Per Federico Martinón, consigliere dell’Organizzazione Mondiale per la Sanità sui vaccini, il tema più “urgente è che riceva la prima dose tutta la popolazione vulnerabile, indipendentemente di dove si trovi, e che poi concluda la copertura di base. Da quel momento si può pianificare una terza dose. È qualcosa che si sta studiando, in termini di sicurezza e risposta immune, giacché è uno scenario possibile, e dobbiamo essere pronti.

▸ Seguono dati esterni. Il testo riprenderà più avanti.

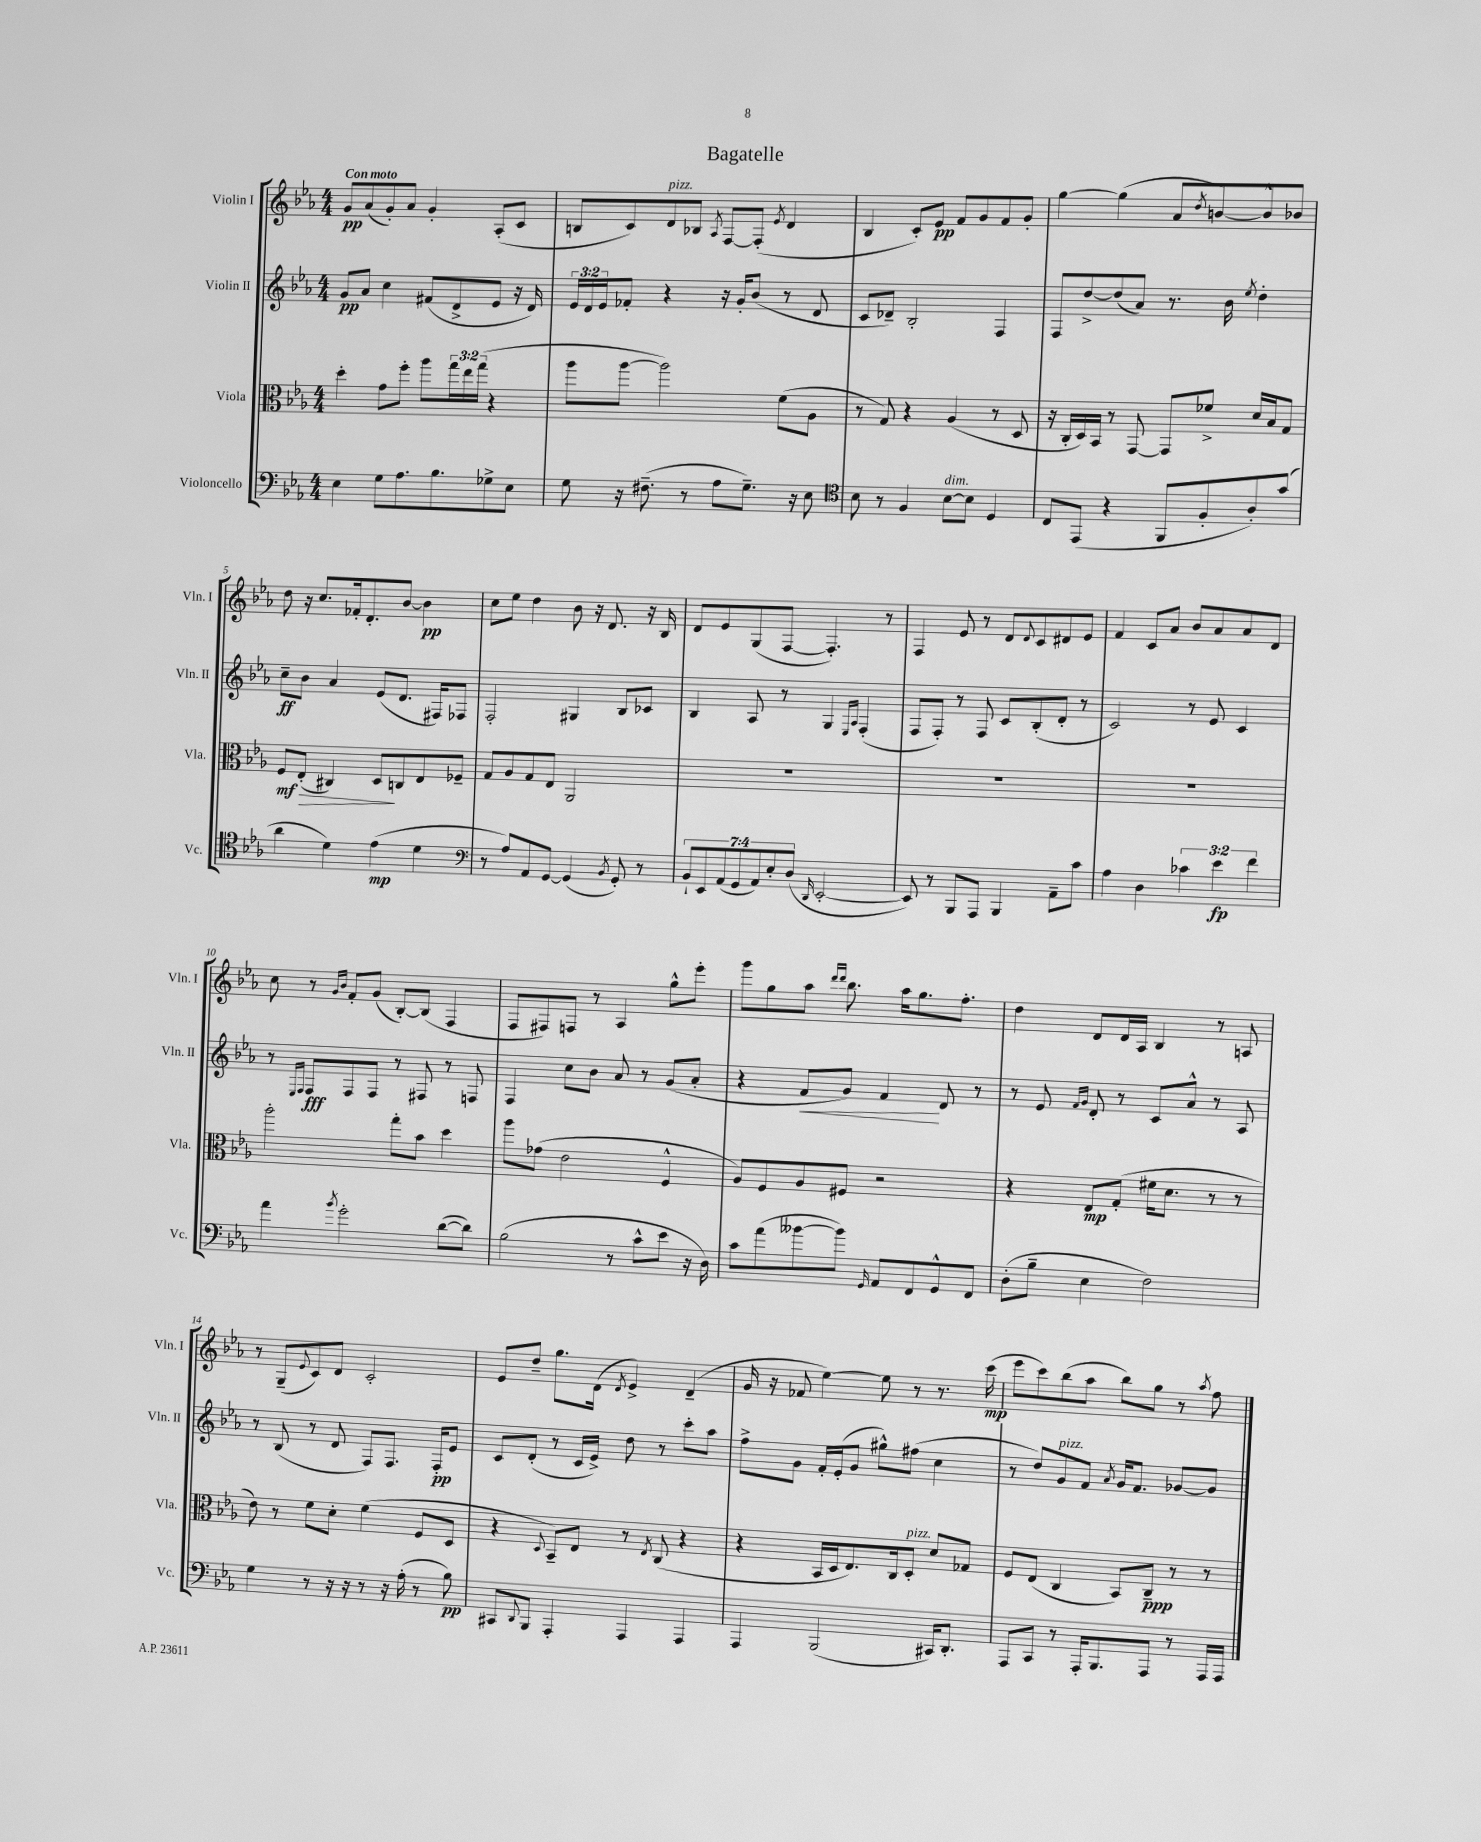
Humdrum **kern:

**kern	**kern	**kern	**kern
*staff4	*staff3	*staff2	*staff1
*clefF4	*clefC3	*clefG2	*clefG2
*k[b-e-a-]	*k[b-e-a-]	*k[b-e-a-]	*k[b-e-a-]
*M4/4	*M4/4	*M4/4	*M4/4
4E-	4dd'	8g	8g
.	.	8a-	(8a-
8G	8g	4cc	8g')
8.A-	8ff'	.	8a-
.	8aa-	(8f#	4g'
8.B-	.	.	.
.	24gg	8d^	.
.	24ee-	.	.
.	(24gg	.	.
8G-^	4r	8e-	(8A-'
8E-	.	16r	8c
.	.	16d)	.
=	=	=	=
8G	8aa-	24e-	8B
.	.	24d	.
.	.	24e-	.
16r	[8aa-	8f-'	8c)
(8.F#~	.	.	.
.	2aa-])	4r	8d
8r	.	.	8B-
.	.	.	8qA-
8A-	.	16r	[8F
.	.	16g'	.
8.G~)	.	(8b-	(8F']
.	.	.	8qe-
.	(8f	8r	4d
16r	.	.	.
8E-	8A-	8d	.
=	=	=	=
*clefC4	*	*	*
8B-	8r	8c	4B-
8r	8G)	8d-~)	.
4F	4r	2B-'	8c')
.	.	.	8e-
[8B-	(4A-	.	8f
8B-]	.	.	8g
4D	8r	4F	8f
.	8D	.	8g'
=	=	=	=
8C	16r	8F	[4gg
.	16C'	.	.
(8EE-	16D)	[8dd^	.
.	16BB-	.	.
4r	8r	(8dd]	(4gg]
.	[8GG	8a-)	.
8FF	8GG]	8.r	8a-
.	.	.	8qdd
8F'	8f-^	.	[8b)
.	.	16b-	.
.	.	8qee-	.
8A-')	16d	4dd'	8b^^]
.	16B-	.	.
(8g	8G	.	8b-
=	=	=	=
4a-	8F	8cc~	8dd
.	(8E-'	8b-	16r
.	.	.	8.cc
4d)	4C#)	4a-	.
.	.	.	16f-'
.	.	.	8.d'
(4e-	8D	(8e-	.
.	8C	8.d	[8b-
4d	8E-	.	4b-]
.	.	16F#)	.
.	8F-~	8F-	.
=	=	=	=
*clefF4	*	*	*
8r	8G	2F'	8cc
8A-)	8A-	.	8ee-
8AA-	8G	.	4dd
[8GG	8E-	.	.
(4GG]	2AA-	4G#	8b-
.	.	.	16r
.	.	.	8.d
8qBB-	.	.	.
8GG')	.	8B-	.
8r	.	8c-	16r
.	.	.	16B-
=	=	=	=
14BB-`	1r	4B-	8d
14EE-	.	.	.
.	.	.	8e-
(14AA-	.	.	.
14GG	.	.	.
.	.	8A-	(8G
14AA-)	.	.	.
14E-'	.	.	.
.	.	8r	[8F
(14D	.	.	.
16qqDD	.	.	.
[2EE-'	.	4G	4.F'])
.	.	16qqE-	.
.	.	16qqA-	.
.	.	(4F'	.
.	.	.	8r
=	=	=	=
8EE-])	1r	8F	4F
8r	.	8F')	.
8BBB-	.	8r	8e-
8AAA-	.	8F	8r
4BBB-	.	8c	8d
.	.	.	8qqd
.	.	(8B-'	8c
8AA-~	.	8d'	8d#
8c	.	8r	8e-
=	=	=	=
4A-	1r	2c)	4f
4D	.	.	8c
.	.	.	8a-
6c-	.	8r	8b-
.	.	8e-	8a-
6e-	.	.	.
.	.	4c	8a-
6f	.	.	.
.	.	.	8d
=	=	=	=
4a-	2aa-'	8r	8cc
.	.	16qqE-	.
.	.	16qqF	.
.	.	8F	8r
.	.	.	16qqg
8qb-	.	.	16qqb-
2g'	.	8F	8f'
.	.	8F	(8g
.	8gg'	8r	[8B-')
.	8b-	8F#	(8B-]
([8d	4dd	8r	4F
8d])	.	8F	.
=	=	=	=
(2B-	8aa-	4F	8F
.	(8g-	.	8F#)
.	2e-	8cc	8F
.	.	8b-	8r
8r	.	8a-	4A-
8c^^	.	8r	.
8e-	4F^^	(8g	8gg^^
16r	.	8a-'	8eee-'
16D)	.	.	.
=	=	=	=
8c	8A-)	4r	8ggg
(8a-	8F	.	8gg
[8b--	8A-	8f	8aa-
.	.	.	16qqddd
.	.	.	16qqddd
8b--])	8F#	8g)	8.bb-
16qqGG	.	.	.
8AA-	2r	4f	.
.	.	.	16aa-
8FF	.	.	8.gg
8GG^^	.	8d	.
.	.	.	8.ff'
8FF	.	8r	.
=	=	=	=
(8D'	4r	8r	4dd
8B-~	.	8e-	.
.	.	16qqf	.
.	.	16qqg	.
4E-	8E-	8d'	8d
.	(8G'	8r	16d
.	.	.	16A-
2F)	16f#	8c	4B-
.	8.d	.	.
.	.	8a-^^	.
.	8r	8r	8r
.	8r	8A-	8A
=	=	=	=
4G	8e-)	8r	8r
.	8r	(8B-	(8G~
.	.	.	8qqe-
8r	8f	8r	8c)
16r	8d'	8d	8d
16r	.	.	.
8r	(4f	8F)	2c'
16r	.	8.F	.
(16A-'	.	.	.
8r	8F	.	.
.	.	16F'	.
8B-)	8D	8e-	.
=	=	=	=
8CC#	4r	8c	8e-
8qqDD	.	.	.
8BBB-	.	(8d'	8dd~
.	8qqD	.	.
4AAA-'	8BB-~)	8r	8.gg
.	8E-	16c	.
.	.	16e-^)	(16d
.	.	.	8qd
4AAA-	8r	8dd	4e-^)
.	8qE-	.	.
.	(8C	8r	.
4AAA-	4r	8ccc'	(4d~
.	.	8aa-	.
=	=	=	=
4AAA-	4r	8ff^	16g
.	.	.	16r
.	.	8g	8f-
(2BBB-	16BB-	16f'	[4ee-)
.	16D	(16e-'	.
.	8.E-)	8g	.
.	.	8gg#^^)	8ee-]
.	16C	.	.
.	8D'	(8ff#	8r
16CC#)	8d	4cc	8.r
8.DD'	.	.	.
.	8G-	.	.
.	.	.	(16ccc
=	=	=	=
8AAA-	8F	8r	8eee-
8CC	(8E-	8dd)	8ccc)
8r	4C	8g	(8bb-
16AAA-'	.	8f	8aa-
8.BBB-	.	.	.
.	.	8qa-	.
.	8BB-)	16g	8bb-)
.	.	8.f	.
8AAA-	8C~	.	8gg
8r	8r	[8g-	8r
.	.	.	8qaa-
16AAA-	8r	8g-]	8ff
16AAA-	.	.	.
==	==	==	==
*-	*-	*-	*-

Tuttavia, insisto, i più vulnerabili per primi”.

Come ha spiegato Andrew Badley, medico del Mayo Clinic Health System, alla Bbc: ancora non ci sono dati sufficienti per appoggiare l’uso di una dose di rinforzo: “Vaccini come Pfizer, Moderna o Janssen sono altamente efficaci per proteggere da quadri severi, ospedalizzazione o decessi di qualsiasi variante, inclusa la Delta”.  Il Mayo Clinic Health System ha pubblicato un report che analizza l’efficacia dei vaccini e privilegia Moderna rispetto a Pfizer-BioNTech contro la variante Delta (qui l’articolo di Formiche.net).

Le ultime ricerche, secondo Badley, indicano che “il vaccino continua a proteggere contro le forme più gravi della malattia […] è probabile che una variante più resistente al vaccino richieda una dose disegnata specificamente per quella mutazione”.

La questione non riguarda i livelli di anticorpi, che non sempre indicano quanto l’individua possa essere protetto al virus. Badley sottolinea che i dati ottenuti finora suggeriscono che la memoria delle cellule B può essere più affidabile: “Quando si capirà meglio, allora possiamo decidere se avremo bisogno di una dose di rinforzo per l’immunità, che si perderà nel tempo”.